Given passage

How to know whether any process is bound to a Unix domain socket? - sockets

I'm writing a Unix domain socket server for Linux.
A peculiarity of Unix domain sockets I quickly found out is that, while creating a listening Unix socket creates the matching filesystem entry, closing the socket doesn't remove it. Moreover, until the filesystem entry is removed manually, it's not possible to bind() a socket to the same path again : bind() fails with EADDRINUSE if the path it is given already exists in the filesystem.
As a consequence, the socket's filesystem entry needs to be unlink()'ed on server shutdown to avoid getting EADDRINUSE on server restart. However, this cannot always be done (i.e.: server crash). Most FAQs, forum posts, Q&A websites I found only advise, as a workaround, to unlink() the socket prior to calling bind(). In this case however, it becomes desirable to know whether a process is bound to this socket before unlink()'ing it.
Indeed, unlink()'ing a Unix socket while a process is still bound to it and then re-creating the listening socket doesn't raise any error. As a result, however, the old server process is still running but unreachable : the old listening socket is "masked" by the new one. This behavior has to be avoided.
Ideally, using Unix domain sockets, the socket API should have exposed the same "mutual exclusion" behavior that is exposed when binding TCP or UDP sockets : "I want to bind socket S to address A; if a process is already bound to this address, just complain !" Unfortunately this is not the case...
Is there a way to enforce this "mutual exclusion" behavior ? Or, given a filesystem path, is there a way to know, via the socket API, whether any process on the system has a Unix domain socket bound to this path ? Should I use a synchronization primitive external to the socket API (flock(), ...) ? Or am I missing something ?
Thanks for your suggestions.
Note : Linux's abstract namespace Unix sockets seem to solve this issue, as there is no filesystem entry to unlink(). However, the server I'm writing aims to be generic : it must be robust against both types of Unix domain sockets, as I am not responsible for choosing listening addresses.

I know I am very late to the party and that this was answered a long time ago but I just encountered this searching for something else and I have an alternate proposal.
When you encounter the EADDRINUSE return from bind() you can enter an error checking routine that connects to the socket. If the connection succeeds, there is a running process that is at least alive enough to have done the accept(). This strikes me as being the simplest and most portable way of achieving what you want to achieve. It has drawbacks in that the server that created the UDS in the first place may actually still be running but "stuck" somehow and unable to do an accept(), so this solution certainly isn't fool-proof, but it is a step in the right direction I think.

To do
[A] Answer these from the Unix domain socket thread:
(i) What error does bind() return when the path it is given already exists in the filesystem?
(ii) What happens to the old server process when a socket still bound to it is unlinked and a new listening socket is created?
(iii) What does the later reply suggest doing after bind() returns that error?
[B] Carry on the Unix domain socket thread from its last sentence.
The lines further down come from a separate source.

Data segment
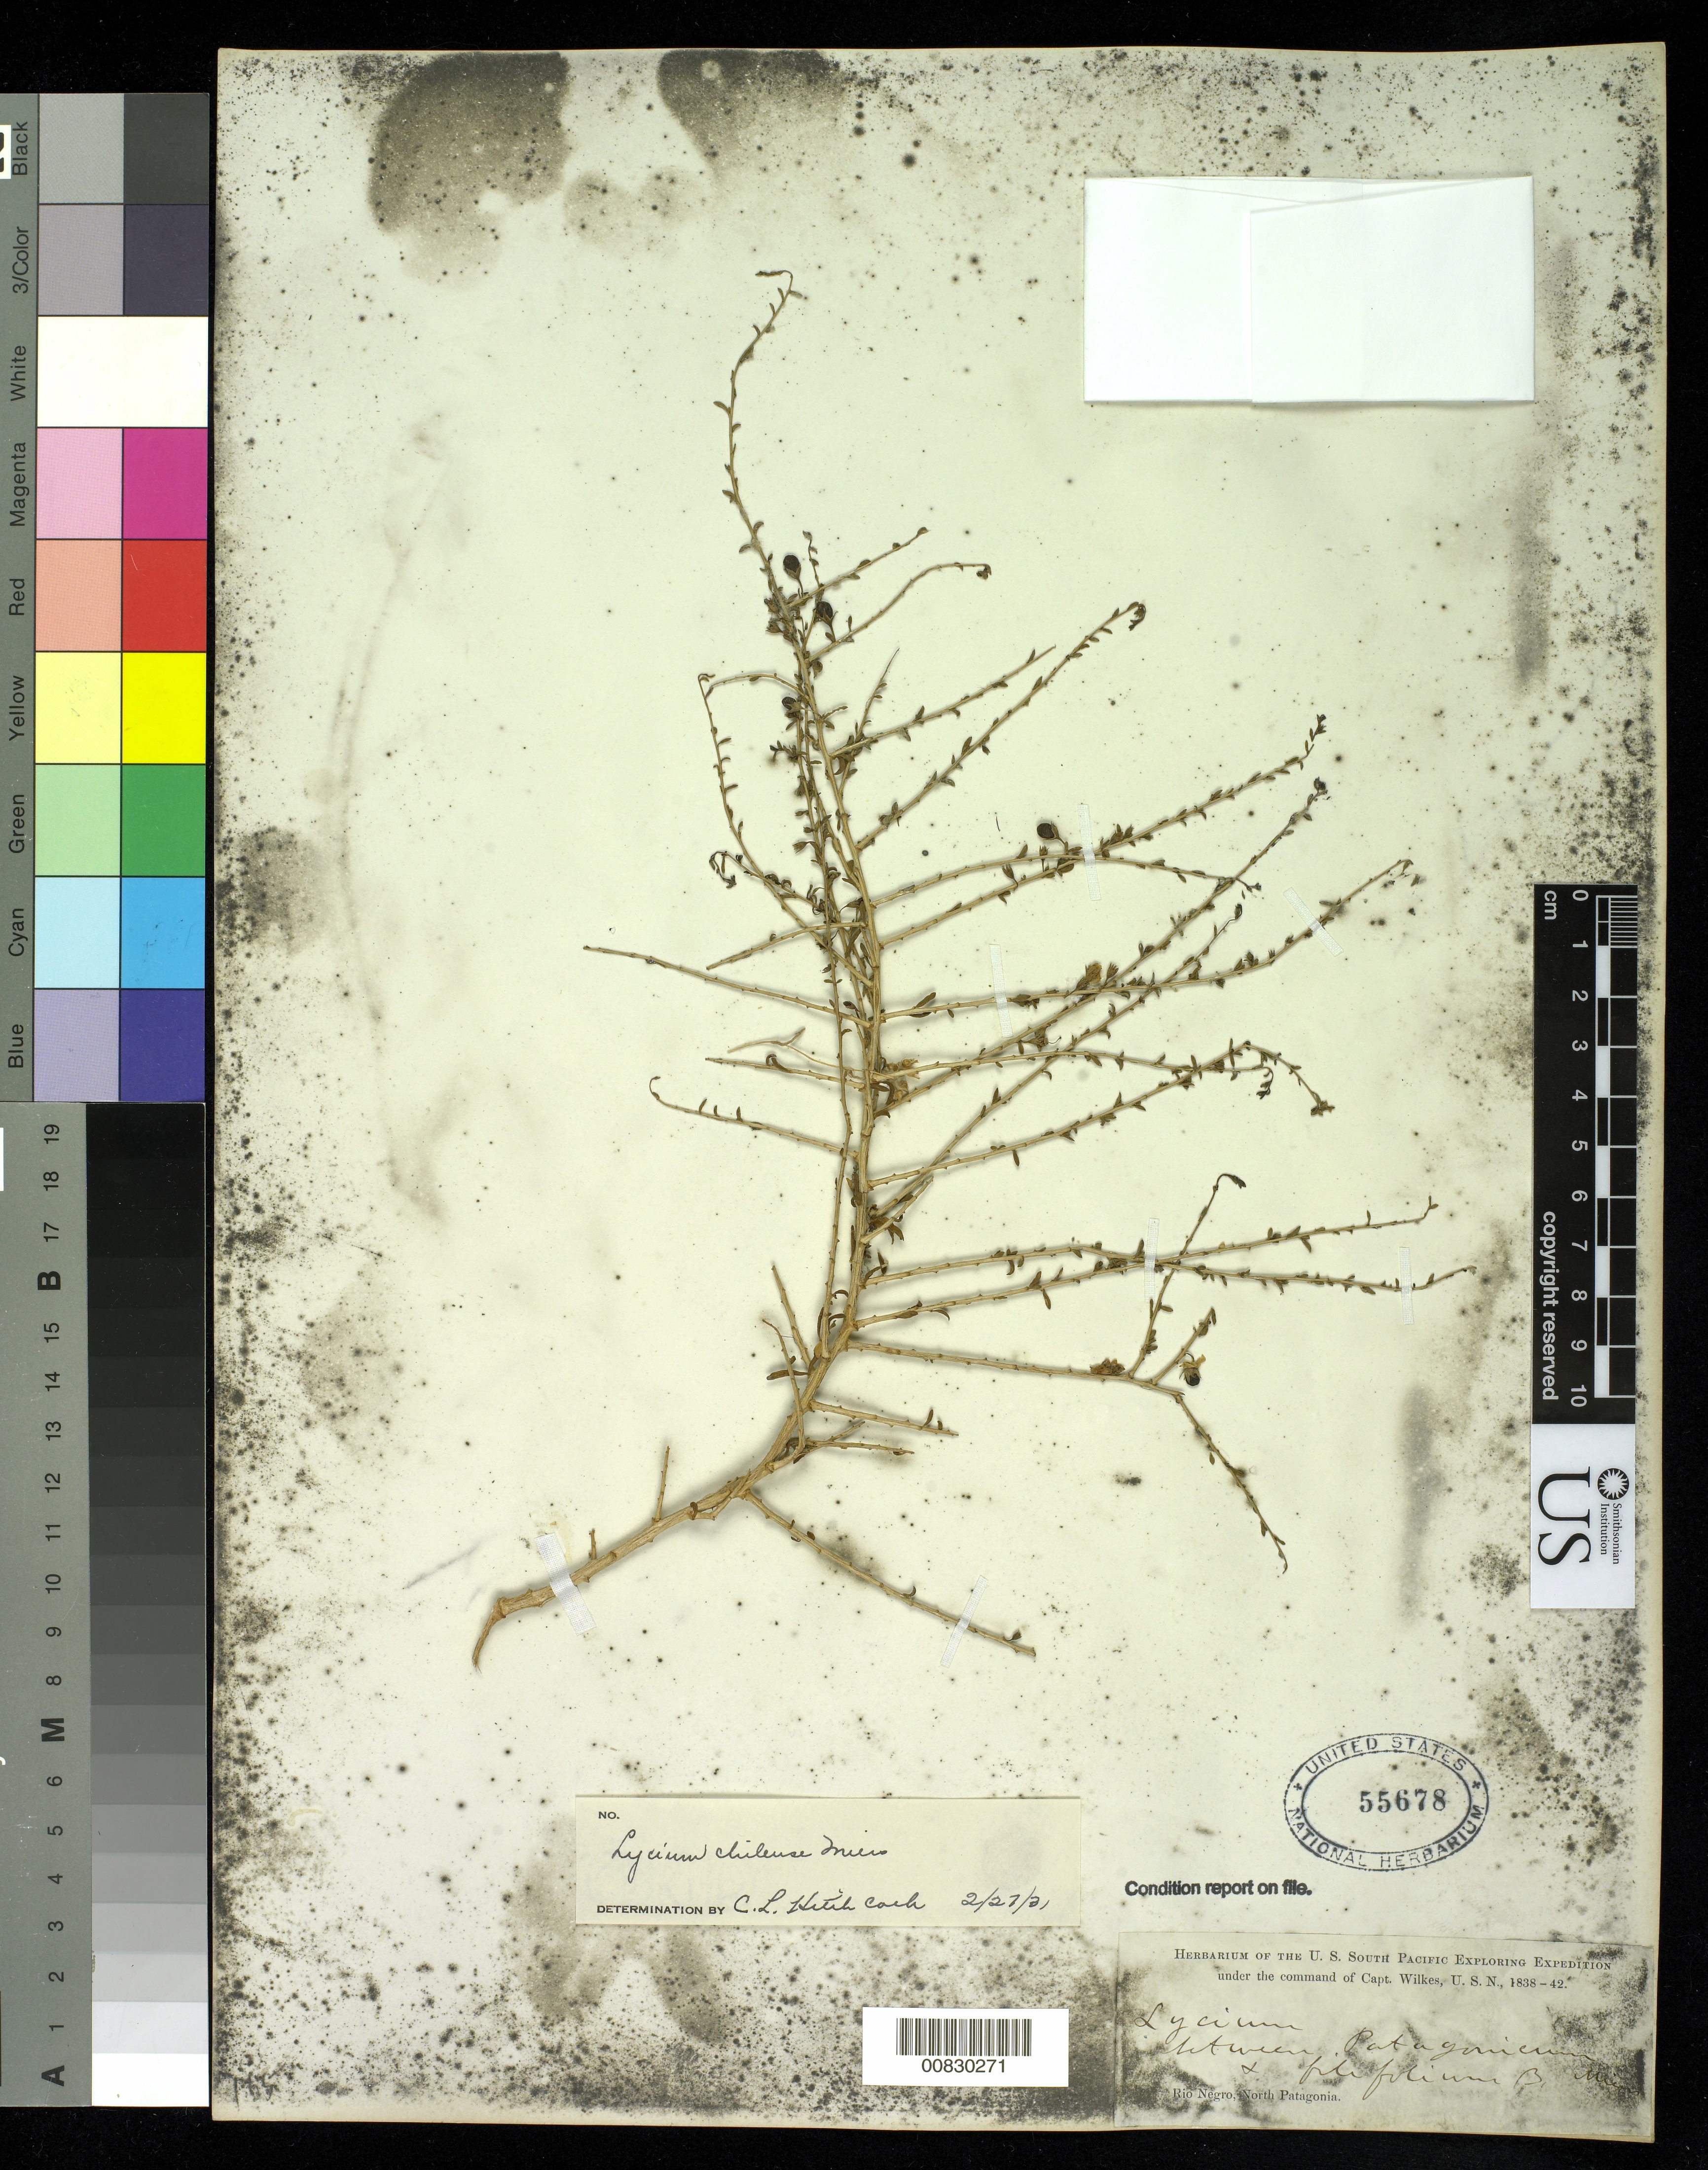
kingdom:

Exercise responses
[A]
(i) EADDRINUSE.
(ii) It keeps running but becomes unreachable, because its listening socket is "masked" by the new one.
(iii) Enter an error-checking routine that connects to the socket. If the connection succeeds, a running process is alive enough to have done the accept().

[B]
If the connect() fails then go ahead and unlink() the endpoint and try the bind() again.

I don't think there is much to be done beyond things you have already considered. You seem to have researched it well.
There are ways to determine if a socket is bound to a unix socket (obviously lsof and netstat do it) but they are complicated and system dependent enough that I question whether they are worth the effort to deal with the problems you raise.
You are really raising two problems - dealing with name collisions with other applications and dealing with previous instances of your own app.
By definition multiple instances of your pgm should not be trying to bind to the same path so that probably means you only want one instance to run at a time. If that's the case you can just use the standard pid filelock technique so two instances don't run simultaneously. You shouldn't be unlinking the existing socket or even running if you can't get the lock. This takes care of the server crash scenario as well. If you can get the lock then you know you can unlink the existing socket path before binding.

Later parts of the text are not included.